What you need to do:
- 1) In the passage on whitetail deer, what is the biggest drive any deer has?
- 2) Set down the whitetail deer passage word for word, starting with "Whitetail deer are" and going on through "your hands on.".
- 3) Write the next part of the whitetail deer passage, picking up after its final sentence.

Document segment:
────

There is a reason the whitetail deer is the most hunted game in the world.
Whitetail deer are beautiful. They are smart. They are prolific (now). And they are delicious.
But before you can taste delicious venison, you need to be able to kill a deer, and to do that you need to outsmart one… (Or drive in Connecticut). To outsmart one, you need to understand what drives that animal. Then your on your way to the most grassed natural meat you can get your hands on.
3 things every deer wants
- Saftey
- water and food
- sex. (In November) otherwise safety again.
The biggest drive any deer has is to be safe. Thousands of years of life as a prey animal have created a real survivor. And they use their senses to ensure that they are always safe. The desire to survive and be safe will always trump these other two needs. Just walk out into a field where deer has decided to eat. They will abandon even fresh cut corn in a instant if they feel endangered.

────

Dataset entries
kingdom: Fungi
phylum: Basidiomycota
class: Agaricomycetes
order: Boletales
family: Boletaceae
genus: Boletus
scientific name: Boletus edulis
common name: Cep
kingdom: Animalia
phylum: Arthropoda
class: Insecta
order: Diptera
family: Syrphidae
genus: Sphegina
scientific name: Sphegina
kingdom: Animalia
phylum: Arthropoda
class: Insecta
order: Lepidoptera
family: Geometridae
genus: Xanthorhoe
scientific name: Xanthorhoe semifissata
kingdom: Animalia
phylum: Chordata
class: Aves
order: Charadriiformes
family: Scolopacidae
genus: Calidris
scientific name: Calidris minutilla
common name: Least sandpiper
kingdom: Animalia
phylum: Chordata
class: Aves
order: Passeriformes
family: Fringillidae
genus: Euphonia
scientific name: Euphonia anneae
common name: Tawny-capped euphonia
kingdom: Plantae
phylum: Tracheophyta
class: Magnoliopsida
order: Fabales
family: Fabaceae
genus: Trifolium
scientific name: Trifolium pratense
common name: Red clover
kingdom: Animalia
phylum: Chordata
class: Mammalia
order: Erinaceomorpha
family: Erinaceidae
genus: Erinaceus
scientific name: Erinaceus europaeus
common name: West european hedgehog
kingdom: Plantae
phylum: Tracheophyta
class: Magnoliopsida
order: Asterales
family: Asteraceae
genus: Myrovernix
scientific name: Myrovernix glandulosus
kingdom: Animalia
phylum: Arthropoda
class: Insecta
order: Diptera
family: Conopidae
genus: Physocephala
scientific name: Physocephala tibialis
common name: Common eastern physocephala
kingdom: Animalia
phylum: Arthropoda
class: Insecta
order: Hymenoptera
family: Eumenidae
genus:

────

Responses in order:
- 1) To be safe.

- 2)
Whitetail deer are beautiful. They are smart. They are prolific (now). And they are delicious.
But before you can taste delicious venison, you need to be able to kill a deer, and to do that you need to outsmart one… (Or drive in Connecticut). To outsmart one, you need to understand what drives that animal. Then your on your way to the most grassed natural meat you can get your hands on.

- 3)
if they feel safe, then they will look to satisfy their need for food and water. And this need changes with the seasons. Water is more important in summer. Other times of the year they can extract much of their water from vegetation. In fall, their instinct to fatten up for the winter pushes them to acorn laden ridges and fresh cut cornfields, as well as any nearby orchards for fallen fruit. In winter, they actuall can eat less, as their metabolism slows.
Sex…
during November, does enter estrus. For a small window, they are ready to breed. Bucks enter their “rut” earlier, and would breed as early as the oopertunity arises, but generally the first two weeks in November sees the bulk of buck movement, as they chase the does for breeding opportunities.
How a Deers Needs Should Influence Your Hunting
Remember, safety trumps all other needs. No matter what you do, do it quietly, with the least impact to the Deers life, and always downwind. Don’t hunt the same place to often. Sneak in and out. The quickest way to ruin a hunting spot is to make the deer feel scared.
In the early season, and late season, hunt food sources. Acorns, clear cuts, standing or cut corn. And in November, follow the does. The bucks will not be far behind.
This is is part 1 of a 3 part series: Whitetails 101. Join the Email list so you don’t miss parts 2 and 3!
Jon Wilcox says
Proof read.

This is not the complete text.